• WHAT THE EXERCISE ASKS
Will you output the entries below exactly, skipping every image they contain?

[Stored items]

********

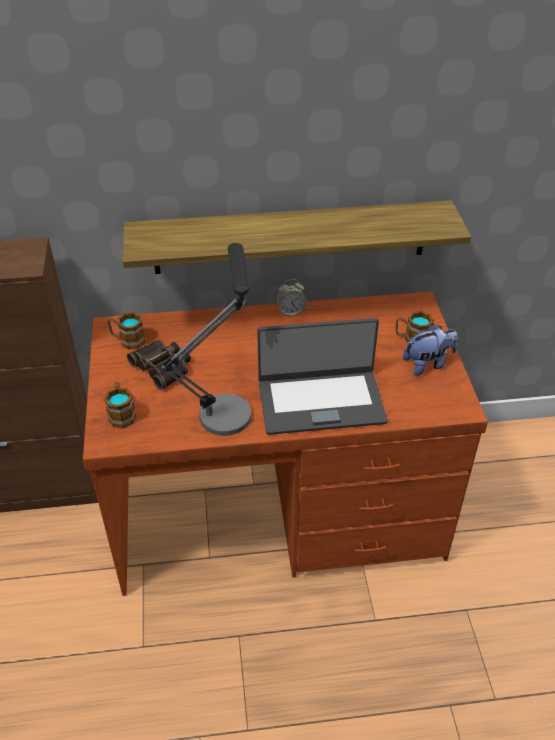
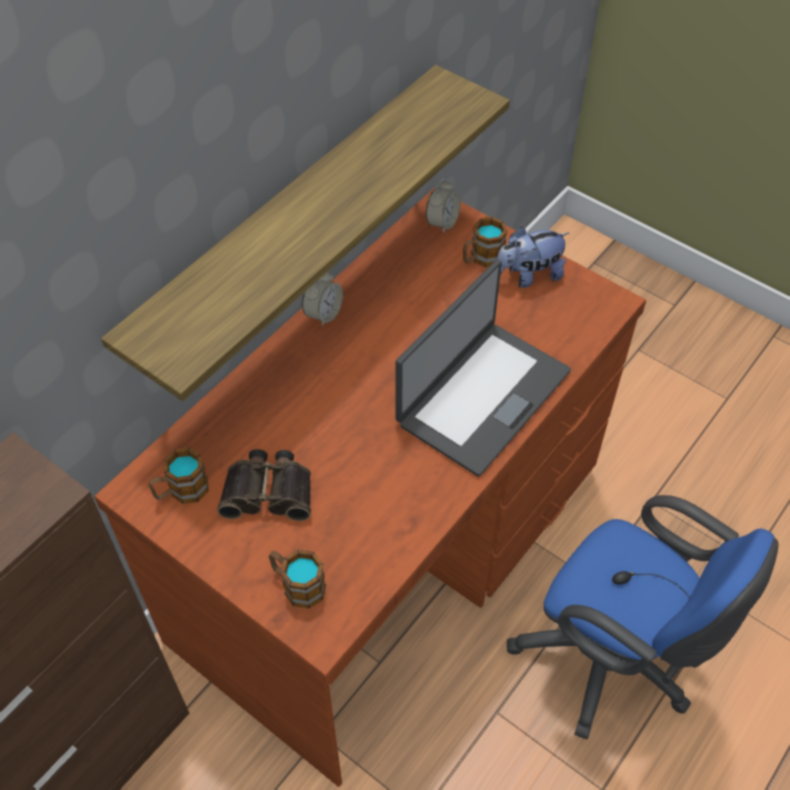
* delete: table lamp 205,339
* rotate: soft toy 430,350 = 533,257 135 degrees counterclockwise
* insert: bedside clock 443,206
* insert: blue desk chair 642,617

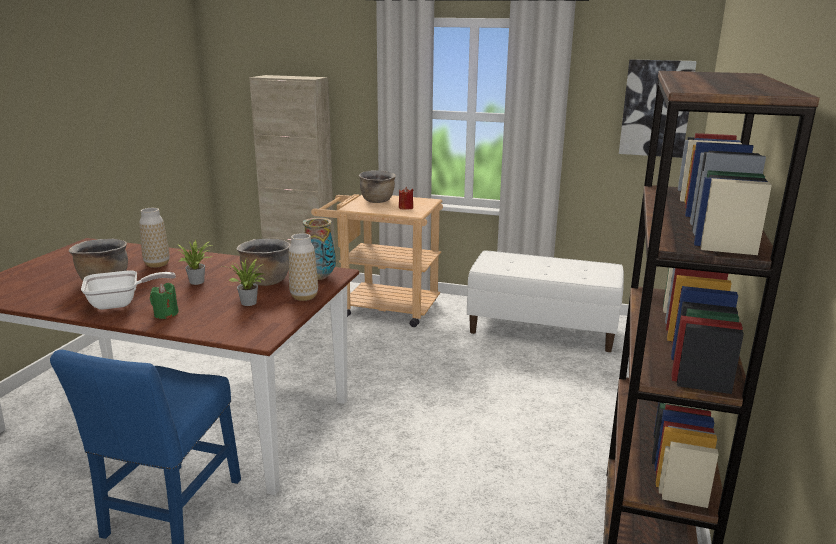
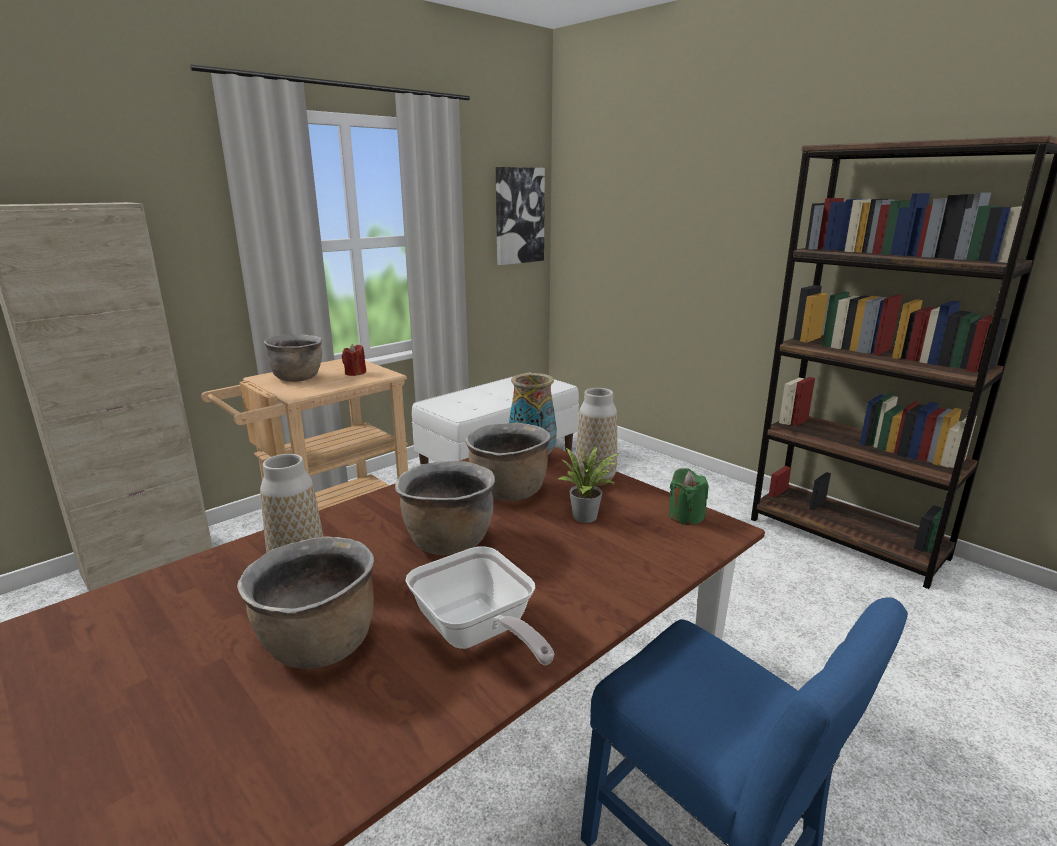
* replace: houseplant 195,262 to brown-coloured stockpot 445,508
* rotate: skillet 128,290 = 479,605 135 degrees clockwise
* move: green-coloured wax candle 164,301 to 688,496

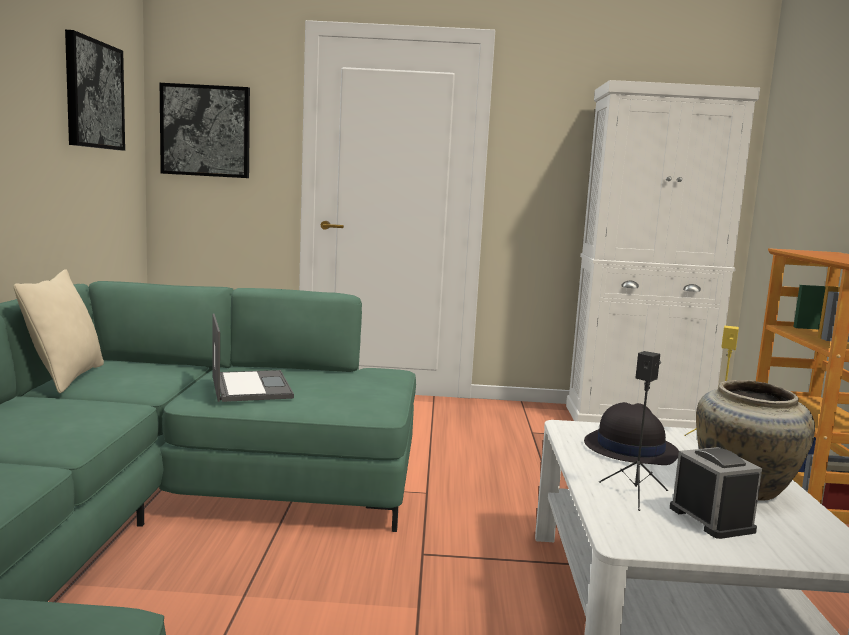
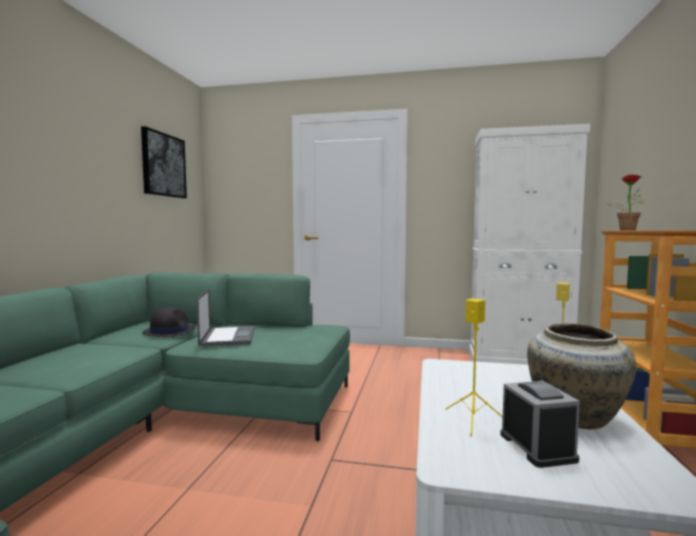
* delete: picture 205,130
* delete: sand-coloured cushion 59,331
* recolor: black speaker 633,431 to yellow speaker 474,367
* move: black hat 631,433 to 169,322
* insert: houseplant 625,202

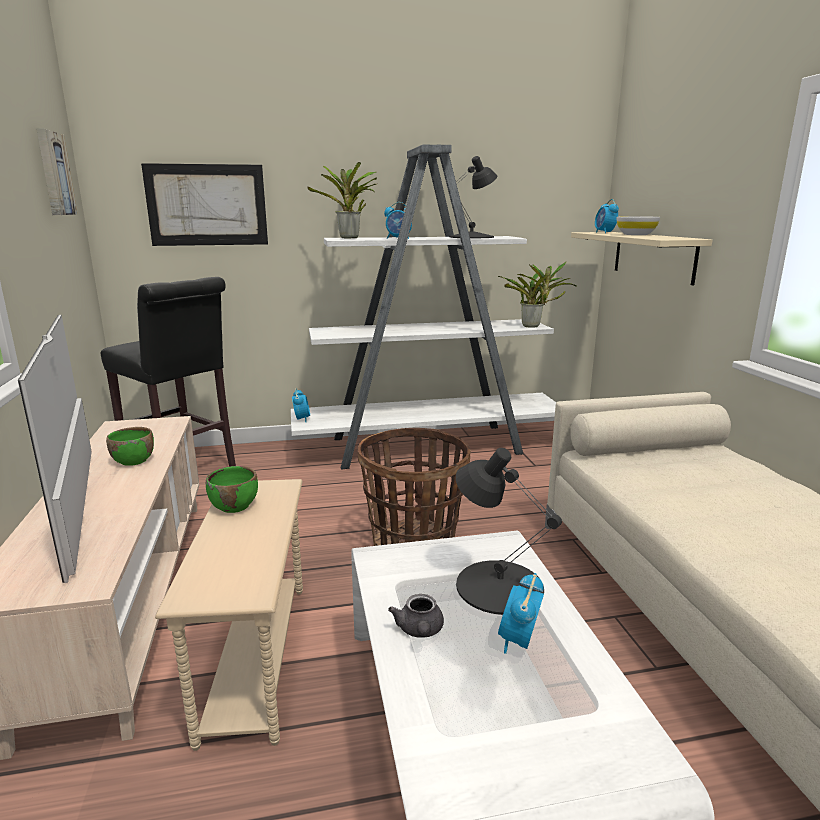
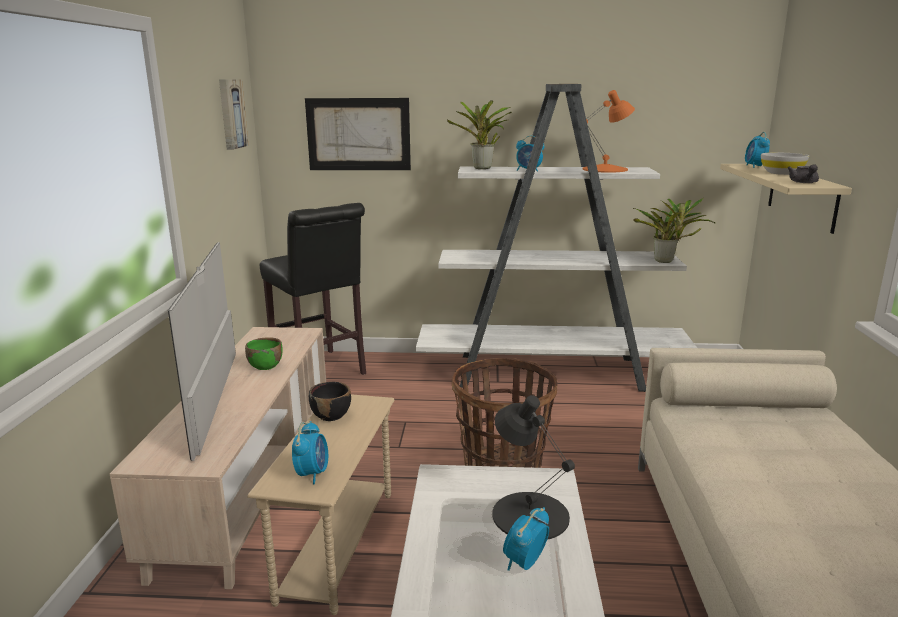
* recolor: black table lamp 473,197 to orange-coloured table lamp 609,131
* move: bedside clock 301,405 to 310,452
* recolor: green-coloured bowl 232,489 to black bowl 330,401
* move: grey pot for tea 416,616 to 803,173

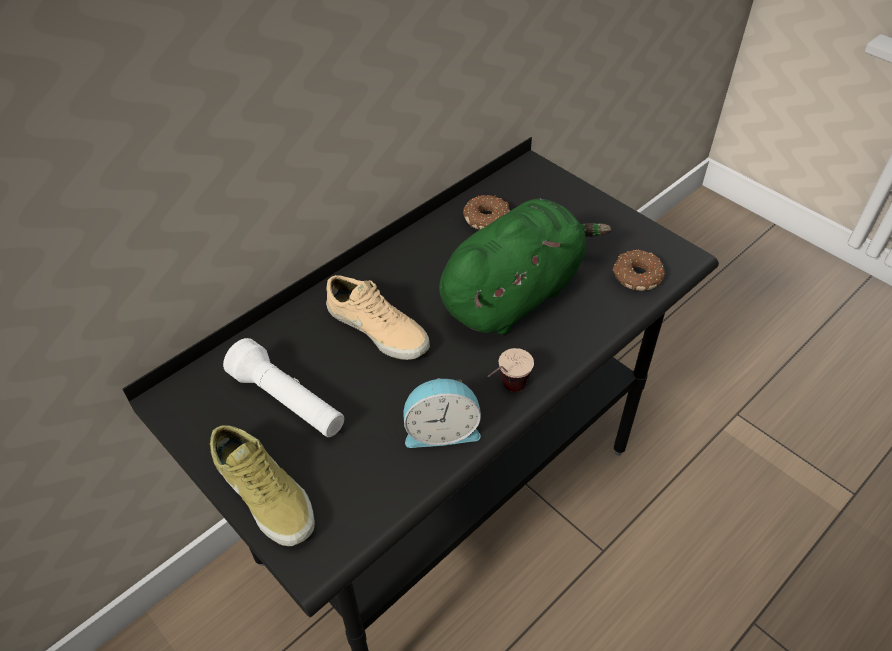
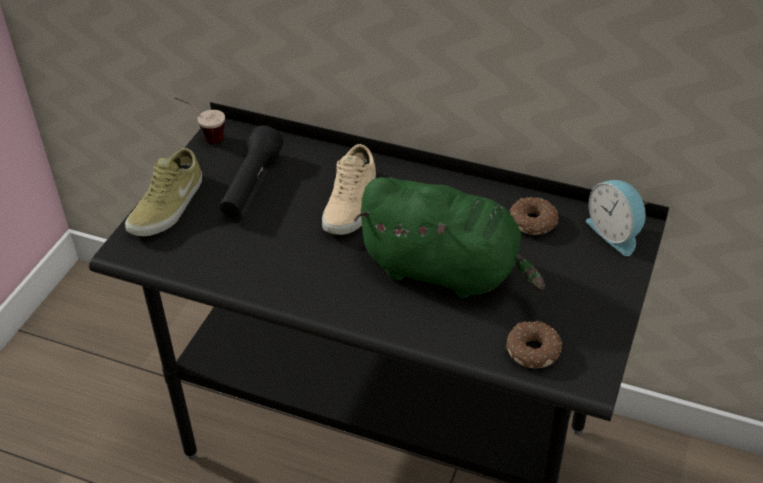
* recolor: white-coloured flashlight 283,387 to black flashlight 251,171
* move: cup 511,370 to 199,120
* move: bedside clock 442,413 to 617,218

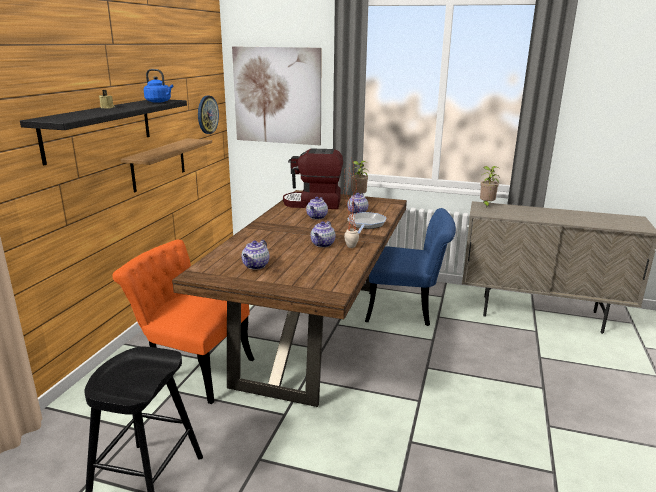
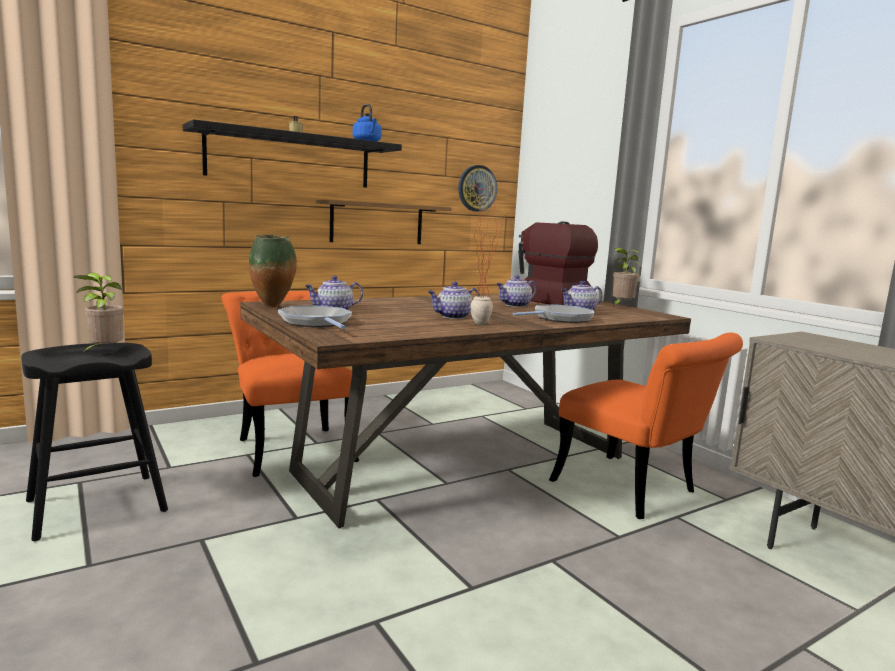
* delete: picture 277,95
* move: houseplant 490,187 to 99,313
* recolor: blue chair 410,267 to orange-coloured chair 646,425
* insert: vase 273,270
* insert: skillet 315,317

********

• RESPONSE
* delete: table lamp 205,339
* rotate: soft toy 430,350 = 533,257 135 degrees counterclockwise
* insert: bedside clock 443,206
* insert: blue desk chair 642,617

* replace: houseplant 195,262 to brown-coloured stockpot 445,508
* rotate: skillet 128,290 = 479,605 135 degrees clockwise
* move: green-coloured wax candle 164,301 to 688,496

* delete: picture 205,130
* delete: sand-coloured cushion 59,331
* recolor: black speaker 633,431 to yellow speaker 474,367
* move: black hat 631,433 to 169,322
* insert: houseplant 625,202

* recolor: black table lamp 473,197 to orange-coloured table lamp 609,131
* move: bedside clock 301,405 to 310,452
* recolor: green-coloured bowl 232,489 to black bowl 330,401
* move: grey pot for tea 416,616 to 803,173

* recolor: white-coloured flashlight 283,387 to black flashlight 251,171
* move: cup 511,370 to 199,120
* move: bedside clock 442,413 to 617,218

* delete: picture 277,95
* move: houseplant 490,187 to 99,313
* recolor: blue chair 410,267 to orange-coloured chair 646,425
* insert: vase 273,270
* insert: skillet 315,317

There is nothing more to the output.